Exactly. A4 is for letters and documents, so it's everywhere, people know A5
from their exercise books at school, and will have used A3 for something at
school, perhaps art or technical drawing.

Beyond that, flipcharts are A1, and postcards are A6, although i suspect most
people don't realise that. You don't see A2 much.

I once came across a giant A0 flipchart pad, and immediately attempted to make
a paper aeroplane from it. However, it's too thin relative to its size, so the
plane collapsed.

------
jtth
This headline sounds like it was generated by a Markov chain reading hacker
news.

------
greenyoda
_" What do readers who work in companies with at least 50 employees think?
Would it be helpful to arrive at work and find an 11×17 sheet of paper across
your keyboard with perhaps 150 metrics of the company’s performance?"_

Performance metrics like these don't really help with many of the kinds of
decisions we pay high-level managers for, especially long-term strategic
planning. For example:

\- Do we want to move into new line of business X? Would purchasing Company Y
help us do this?

\- What qualities are we looking for in the person we'll hire to replace our
CTO, who just turned in her resignation?

\- Should we be trying to negotiate a better deal with our health insurance
provider when the contract renews?

\- Should we change the way we recruit developers? Should we open a new office
in Shanghai to get access to the pool of developers there?
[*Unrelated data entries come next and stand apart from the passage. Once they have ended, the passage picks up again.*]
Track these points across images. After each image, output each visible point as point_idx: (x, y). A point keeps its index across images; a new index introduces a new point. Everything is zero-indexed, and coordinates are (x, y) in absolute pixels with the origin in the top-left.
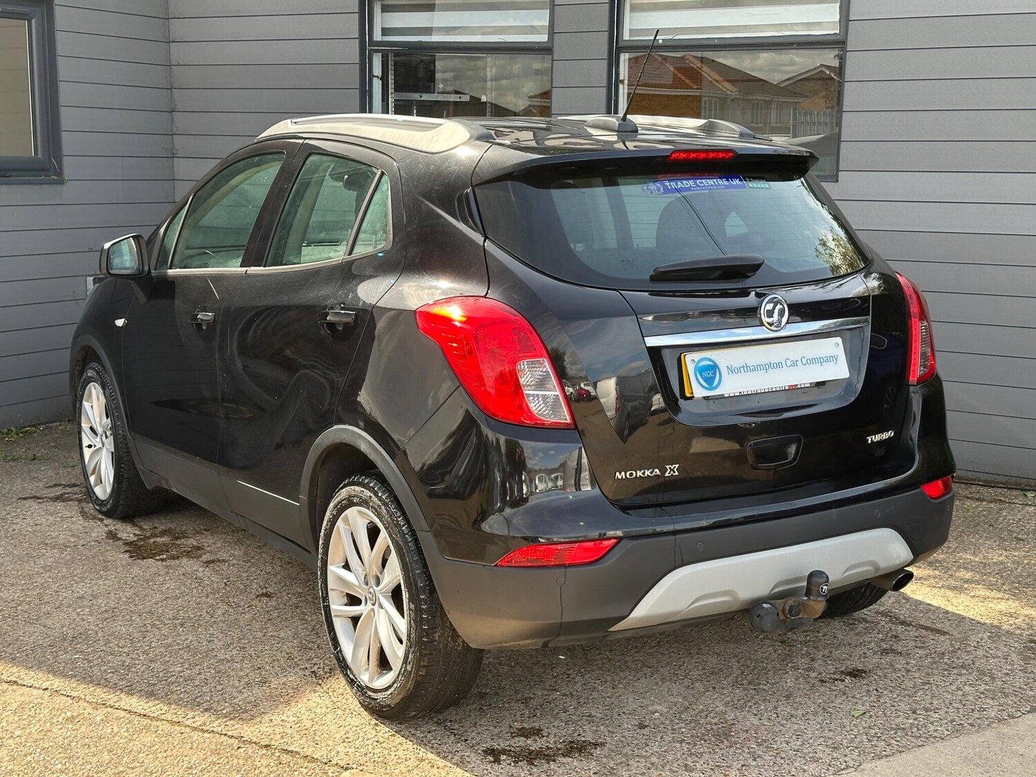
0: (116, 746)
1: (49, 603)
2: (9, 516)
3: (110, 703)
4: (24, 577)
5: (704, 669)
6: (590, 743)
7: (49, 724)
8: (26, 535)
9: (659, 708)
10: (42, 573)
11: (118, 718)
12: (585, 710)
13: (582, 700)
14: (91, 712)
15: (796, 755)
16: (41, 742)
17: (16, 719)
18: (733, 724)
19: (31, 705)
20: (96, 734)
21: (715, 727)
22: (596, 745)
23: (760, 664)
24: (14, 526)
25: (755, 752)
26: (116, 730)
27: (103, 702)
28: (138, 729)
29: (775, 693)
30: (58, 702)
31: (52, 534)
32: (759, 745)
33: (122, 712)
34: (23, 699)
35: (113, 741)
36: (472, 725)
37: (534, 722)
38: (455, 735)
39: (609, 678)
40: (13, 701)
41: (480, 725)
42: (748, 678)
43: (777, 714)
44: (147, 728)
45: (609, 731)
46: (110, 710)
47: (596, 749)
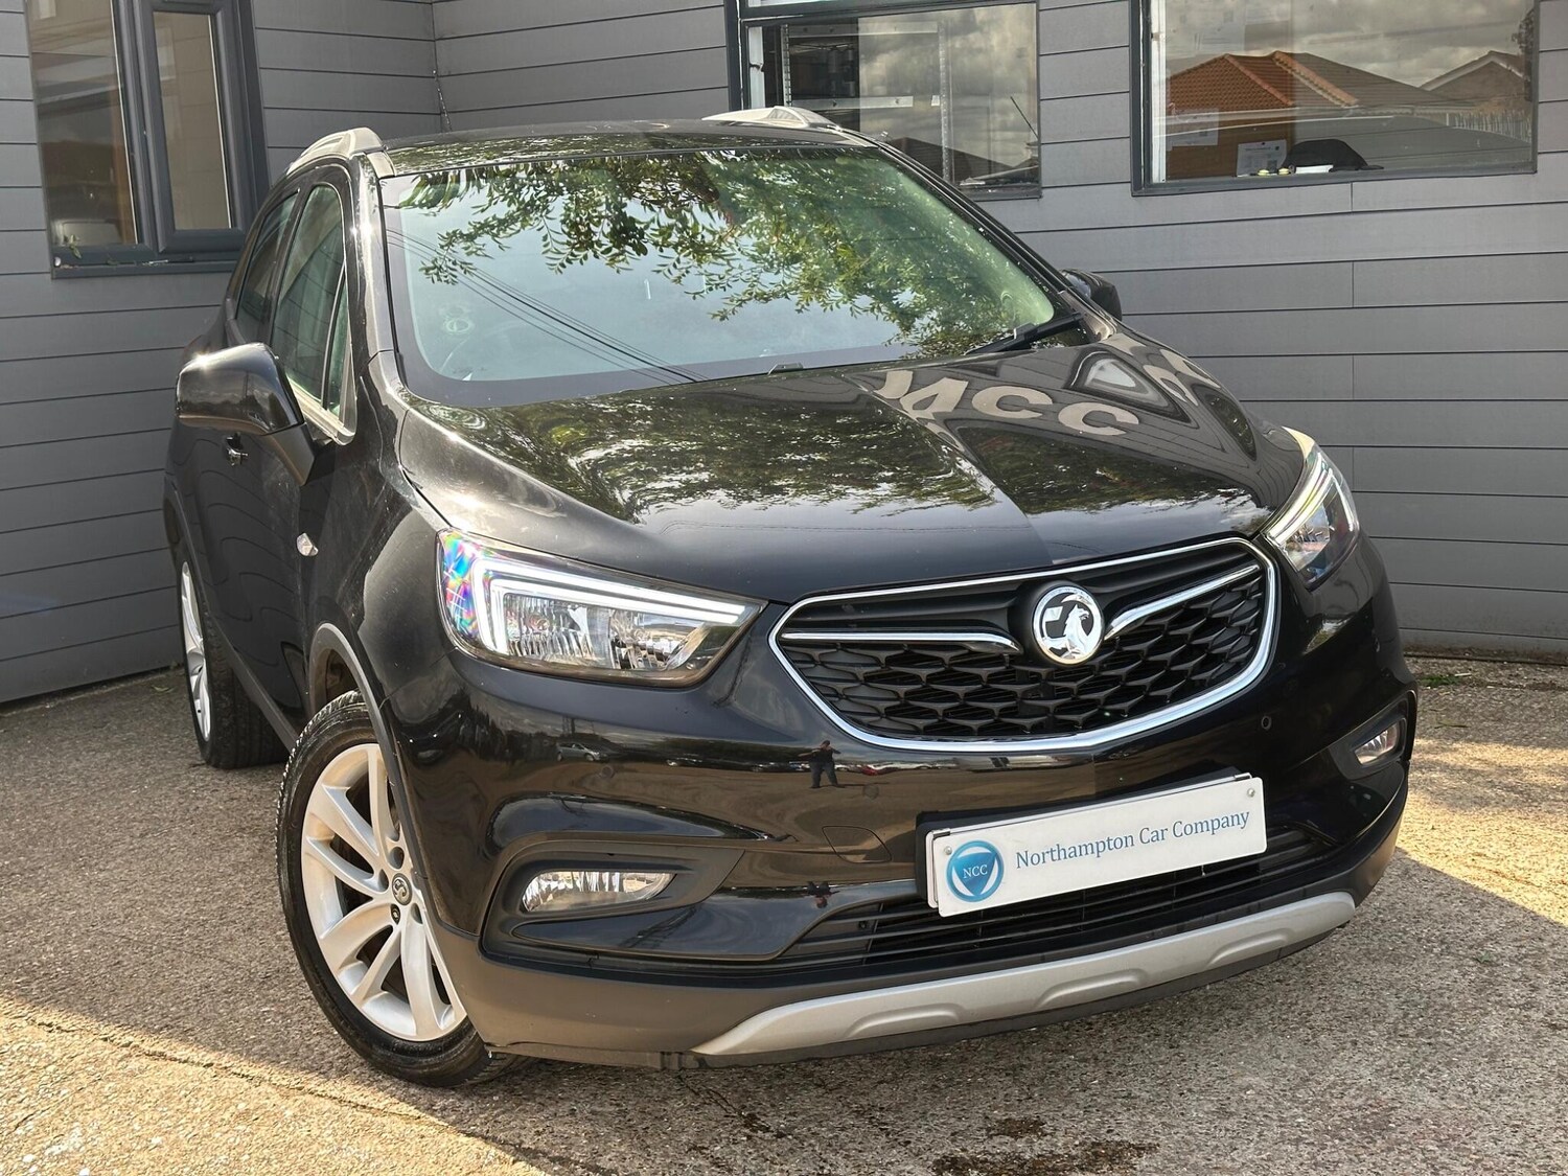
0: (313, 1161)
1: (234, 922)
2: (192, 788)
3: (309, 1087)
4: (202, 881)
5: (1335, 1009)
6: (1130, 1145)
7: (207, 1125)
8: (213, 816)
9: (1254, 1080)
10: (230, 875)
11: (320, 1113)
12: (1118, 1086)
13: (1114, 1069)
14: (278, 1103)
15: (1513, 1162)
16: (193, 1155)
17: (157, 1116)
18: (1392, 1109)
19: (183, 1092)
20: (281, 1140)
21: (1358, 1114)
22: (1140, 1149)
23: (1438, 1000)
24: (198, 803)
25: (1435, 1159)
26: (315, 1132)
27: (299, 1085)
28: (351, 1131)
29: (1467, 1050)
30: (226, 1085)
31: (255, 812)
32: (1442, 1145)
33: (327, 1101)
34: (170, 1083)
35: (309, 1153)
36: (918, 1115)
37: (1028, 1109)
38: (888, 1135)
39: (1162, 1028)
40: (153, 1087)
41: (932, 1115)
42: (1417, 1024)
43: (1473, 1087)
44: (366, 1128)
45: (1163, 1123)
46: (308, 1097)
47: (1140, 1156)
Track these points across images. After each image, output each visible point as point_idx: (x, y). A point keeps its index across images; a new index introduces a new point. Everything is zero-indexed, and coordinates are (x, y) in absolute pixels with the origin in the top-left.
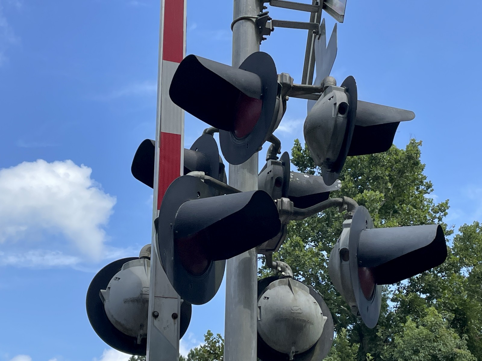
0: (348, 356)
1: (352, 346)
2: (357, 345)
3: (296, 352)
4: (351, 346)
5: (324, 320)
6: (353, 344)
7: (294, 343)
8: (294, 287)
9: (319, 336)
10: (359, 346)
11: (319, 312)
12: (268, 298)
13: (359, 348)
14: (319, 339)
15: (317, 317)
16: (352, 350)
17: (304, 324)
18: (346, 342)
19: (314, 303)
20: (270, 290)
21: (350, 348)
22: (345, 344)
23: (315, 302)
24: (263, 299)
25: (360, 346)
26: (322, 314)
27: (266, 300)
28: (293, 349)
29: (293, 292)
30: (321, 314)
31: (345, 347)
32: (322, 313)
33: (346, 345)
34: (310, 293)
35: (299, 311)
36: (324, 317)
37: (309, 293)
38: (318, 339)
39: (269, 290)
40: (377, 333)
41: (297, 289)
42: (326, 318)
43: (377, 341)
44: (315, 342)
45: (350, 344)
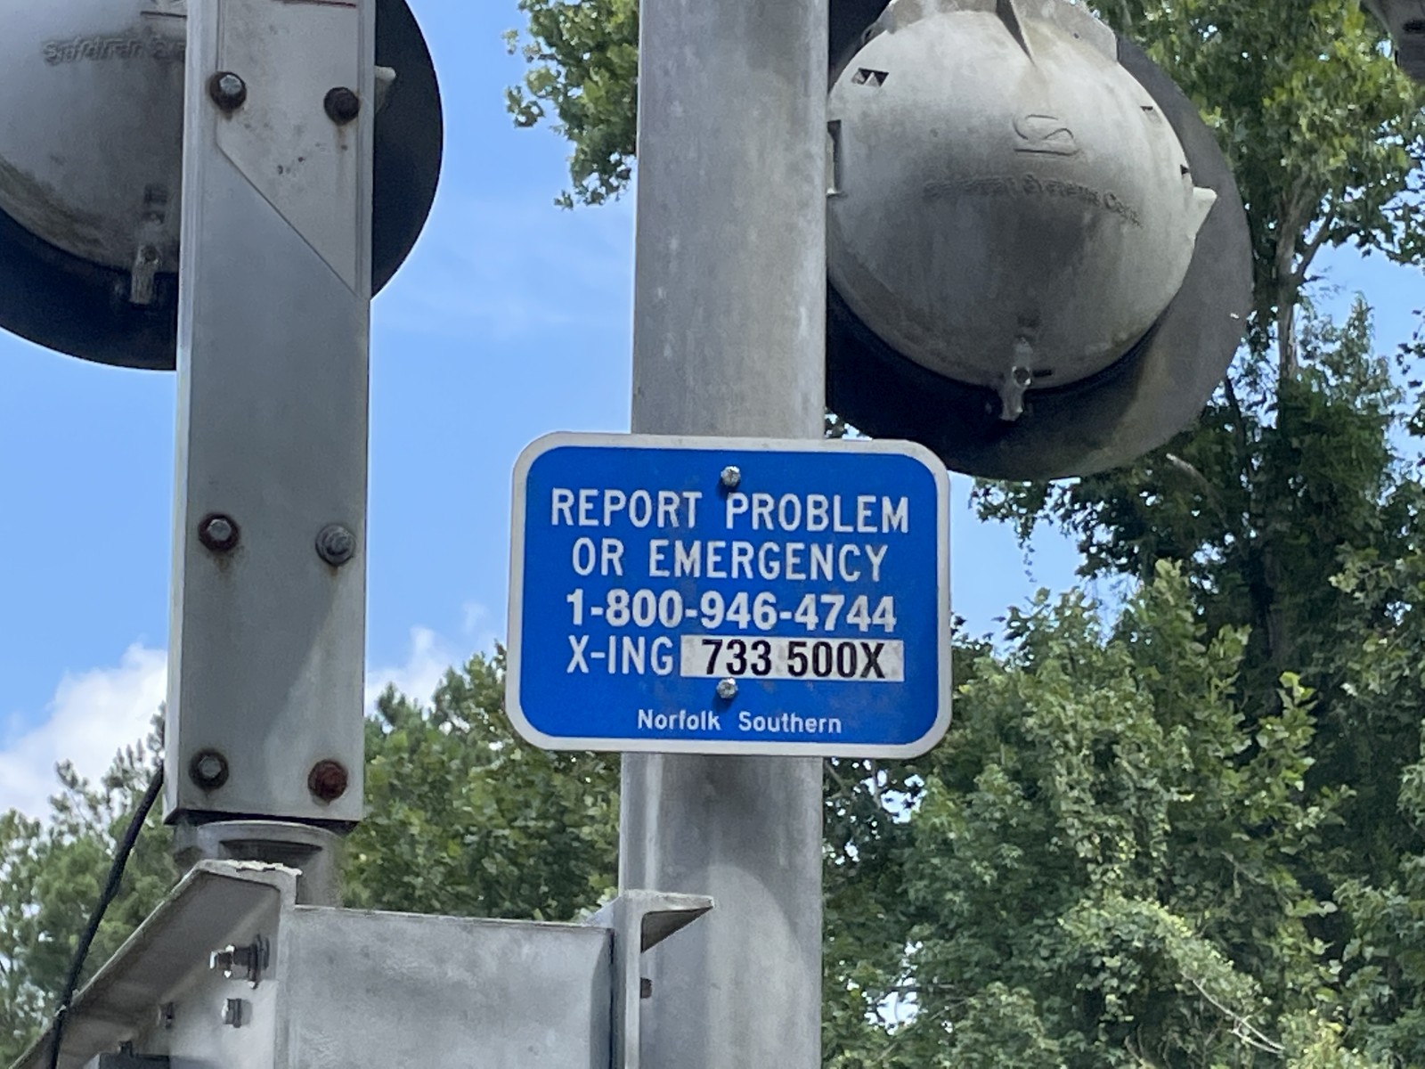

\- Is government regulation in our industry likely to hurt our business over
the next few years?

The company still needs people to deal with questions like these, and real-
time operational data doesn't really help with these kinds of problems.

------
elmin
One thing that essentially every organization has is specialization (job
roles). When I was working as an engineer, my problems focused around
engineering. I simply didn't have the time to think about company-level
problems every day.